TASK OBJECTIVE: Examine each line of the data, and copy the ones containing "center".

EXTRACTED MATERIAL:
/---

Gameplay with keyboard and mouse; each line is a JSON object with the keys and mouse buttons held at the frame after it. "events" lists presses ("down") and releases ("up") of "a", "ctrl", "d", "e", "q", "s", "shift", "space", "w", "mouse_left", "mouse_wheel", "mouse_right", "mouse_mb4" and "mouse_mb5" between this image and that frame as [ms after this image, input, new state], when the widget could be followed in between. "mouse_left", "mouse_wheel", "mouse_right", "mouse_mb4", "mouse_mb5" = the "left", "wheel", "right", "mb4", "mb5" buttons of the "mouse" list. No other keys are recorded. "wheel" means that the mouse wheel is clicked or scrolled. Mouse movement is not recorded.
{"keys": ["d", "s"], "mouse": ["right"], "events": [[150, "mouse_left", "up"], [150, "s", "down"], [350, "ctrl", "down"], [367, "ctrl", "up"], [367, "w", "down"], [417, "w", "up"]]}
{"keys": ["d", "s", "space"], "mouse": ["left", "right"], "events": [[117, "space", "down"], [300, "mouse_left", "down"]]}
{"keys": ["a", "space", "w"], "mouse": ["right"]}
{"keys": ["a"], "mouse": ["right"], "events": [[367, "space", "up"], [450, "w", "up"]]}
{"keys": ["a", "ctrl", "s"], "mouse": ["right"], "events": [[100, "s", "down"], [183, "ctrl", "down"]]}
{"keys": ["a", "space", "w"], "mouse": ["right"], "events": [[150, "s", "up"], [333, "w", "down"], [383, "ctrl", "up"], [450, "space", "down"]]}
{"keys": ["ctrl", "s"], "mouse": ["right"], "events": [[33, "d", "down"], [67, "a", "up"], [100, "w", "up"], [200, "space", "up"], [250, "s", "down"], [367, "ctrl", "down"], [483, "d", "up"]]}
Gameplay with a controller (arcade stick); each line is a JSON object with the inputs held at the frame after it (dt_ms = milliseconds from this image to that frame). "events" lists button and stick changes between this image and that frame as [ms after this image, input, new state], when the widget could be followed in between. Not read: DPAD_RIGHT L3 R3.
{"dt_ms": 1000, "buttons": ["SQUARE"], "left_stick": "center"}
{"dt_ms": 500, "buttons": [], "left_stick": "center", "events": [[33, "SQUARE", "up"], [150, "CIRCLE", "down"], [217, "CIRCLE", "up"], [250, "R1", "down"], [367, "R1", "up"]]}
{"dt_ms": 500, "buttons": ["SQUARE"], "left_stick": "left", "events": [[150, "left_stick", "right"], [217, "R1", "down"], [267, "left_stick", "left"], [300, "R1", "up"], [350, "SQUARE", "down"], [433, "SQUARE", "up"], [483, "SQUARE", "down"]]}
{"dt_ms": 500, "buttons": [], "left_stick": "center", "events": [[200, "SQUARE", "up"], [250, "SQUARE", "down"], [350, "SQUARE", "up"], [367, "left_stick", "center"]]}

\---

RESPONSE BELOW:
{"dt_ms": 1000, "buttons": ["SQUARE"], "left_stick": "center"}
{"dt_ms": 500, "buttons": [], "left_stick": "center", "events": [[33, "SQUARE", "up"], [150, "CIRCLE", "down"], [217, "CIRCLE", "up"], [250, "R1", "down"], [367, "R1", "up"]]}
{"dt_ms": 500, "buttons": [], "left_stick": "center", "events": [[200, "SQUARE", "up"], [250, "SQUARE", "down"], [350, "SQUARE", "up"], [367, "left_stick", "center"]]}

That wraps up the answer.